▶ **The task**: Write every line below out again, exactly as given, but leave out the pictures.

▶ **Dataset section**:
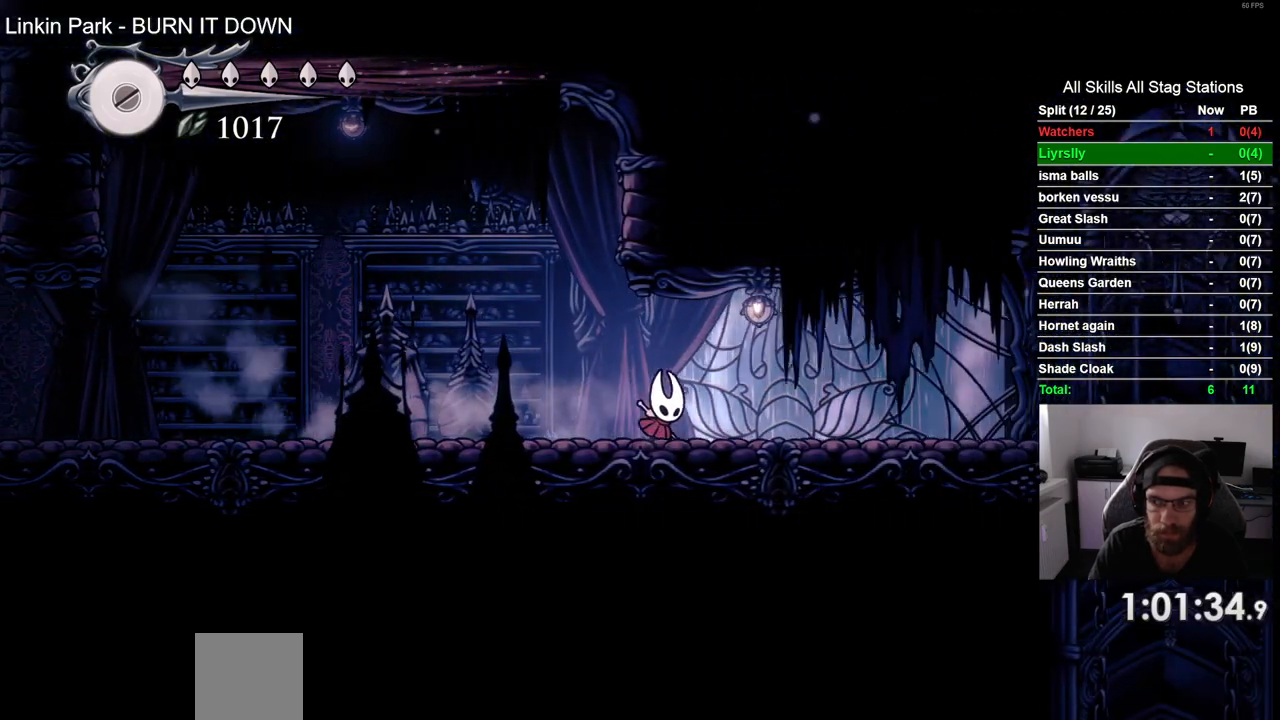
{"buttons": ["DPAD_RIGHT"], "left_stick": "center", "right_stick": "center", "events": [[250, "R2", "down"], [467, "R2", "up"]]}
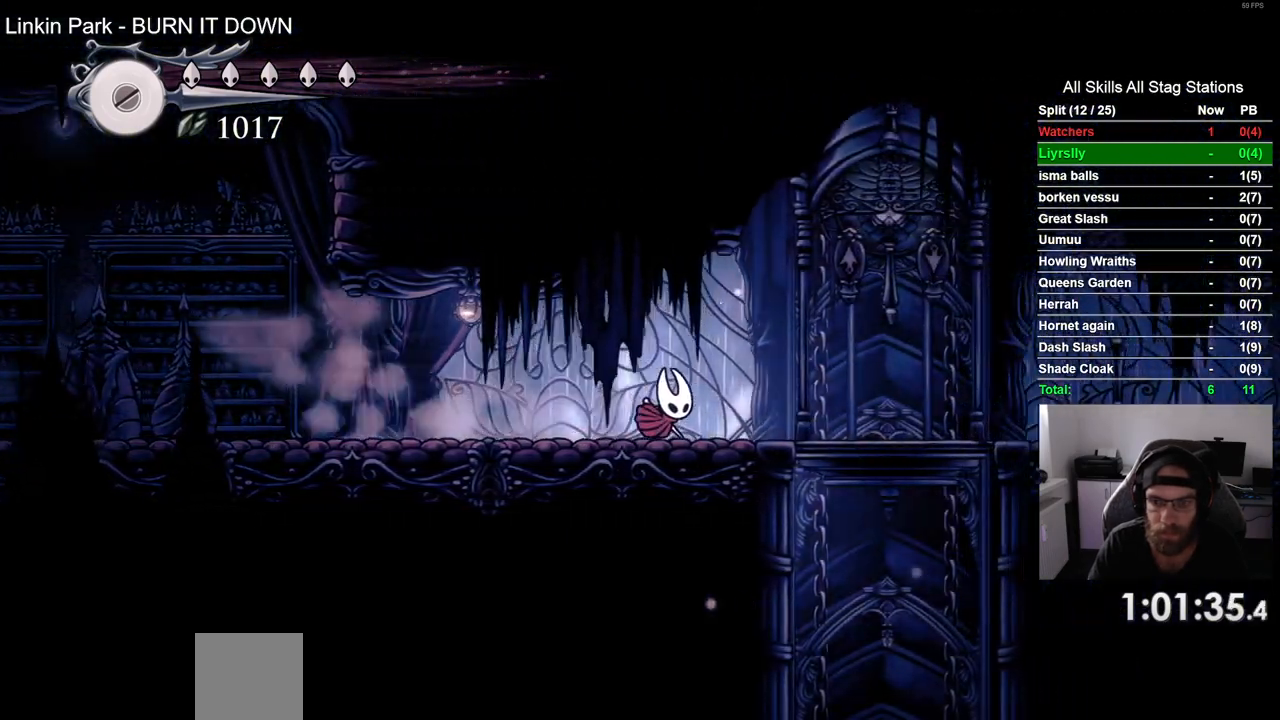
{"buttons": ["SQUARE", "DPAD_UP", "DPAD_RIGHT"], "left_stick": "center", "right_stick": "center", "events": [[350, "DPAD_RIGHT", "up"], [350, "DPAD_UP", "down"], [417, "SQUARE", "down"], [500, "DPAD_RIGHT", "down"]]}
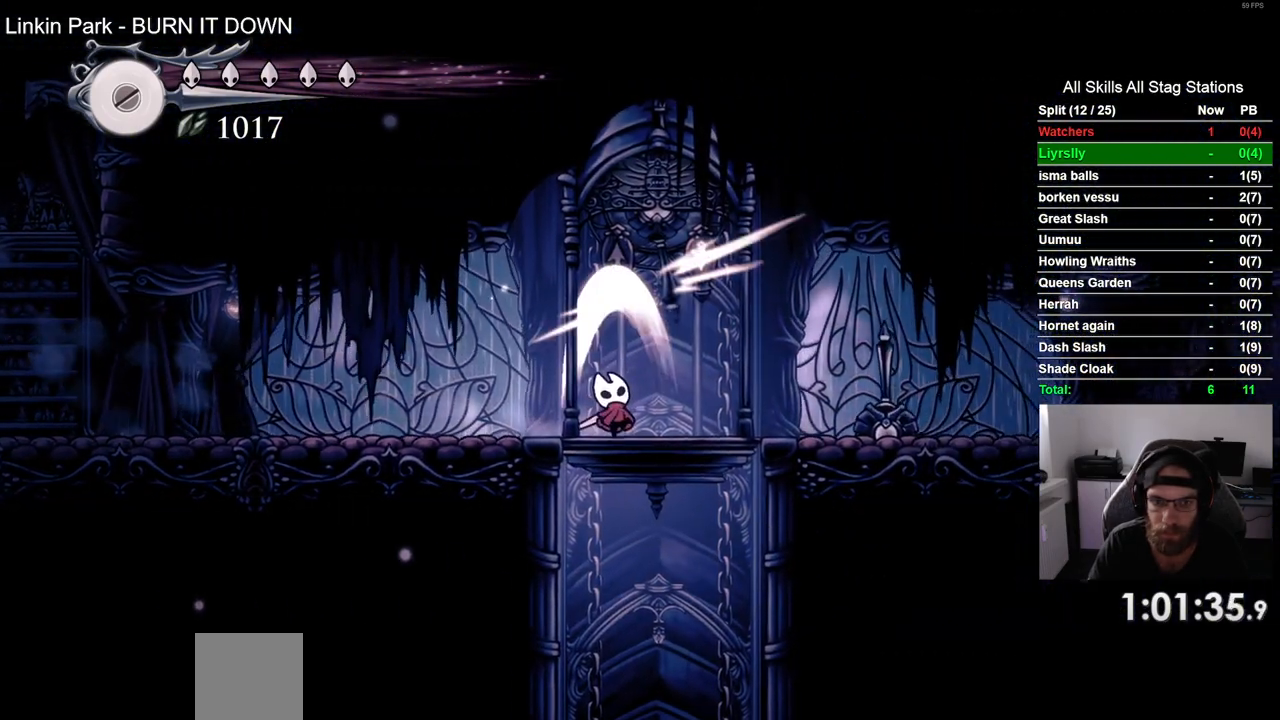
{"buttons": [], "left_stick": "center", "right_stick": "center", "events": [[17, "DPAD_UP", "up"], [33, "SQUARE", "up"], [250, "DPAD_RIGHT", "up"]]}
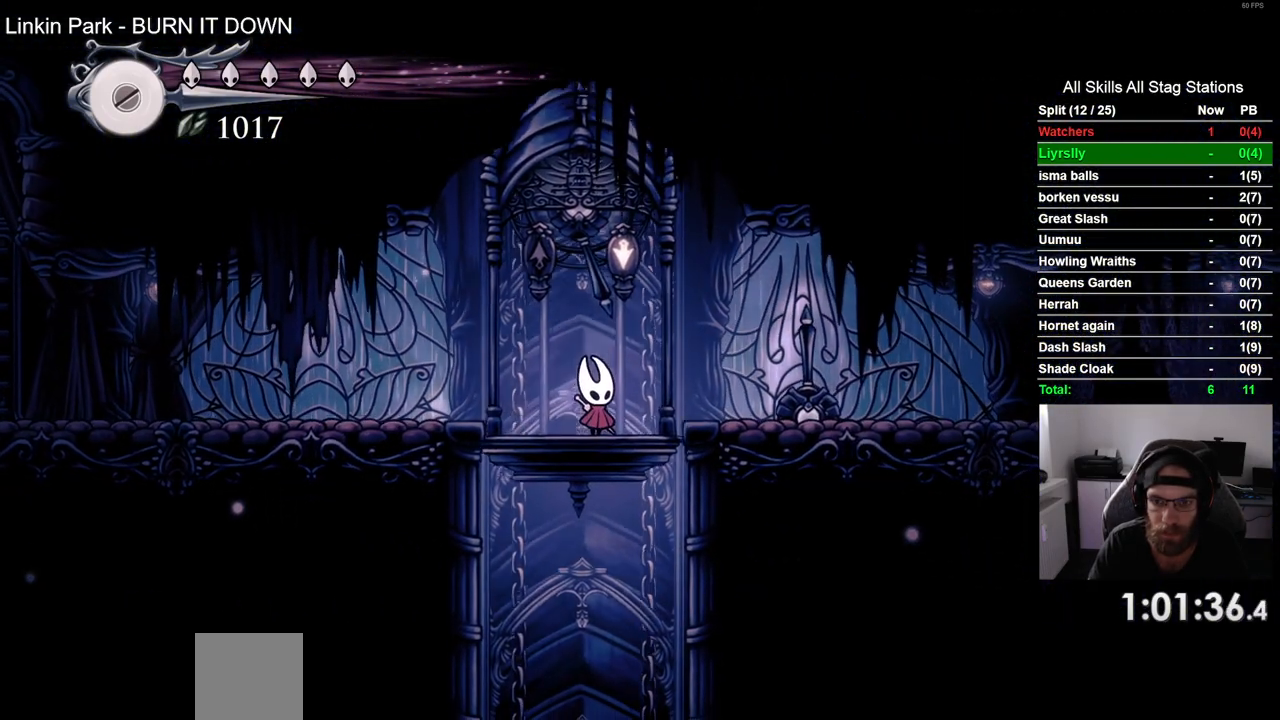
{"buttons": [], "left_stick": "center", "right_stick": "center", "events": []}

▶ **Task solution**:
{"buttons": ["DPAD_RIGHT"], "left_stick": "center", "right_stick": "center", "events": [[250, "R2", "down"], [467, "R2", "up"]]}
{"buttons": ["SQUARE", "DPAD_UP", "DPAD_RIGHT"], "left_stick": "center", "right_stick": "center", "events": [[350, "DPAD_RIGHT", "up"], [350, "DPAD_UP", "down"], [417, "SQUARE", "down"], [500, "DPAD_RIGHT", "down"]]}
{"buttons": [], "left_stick": "center", "right_stick": "center", "events": [[17, "DPAD_UP", "up"], [33, "SQUARE", "up"], [250, "DPAD_RIGHT", "up"]]}
{"buttons": [], "left_stick": "center", "right_stick": "center", "events": []}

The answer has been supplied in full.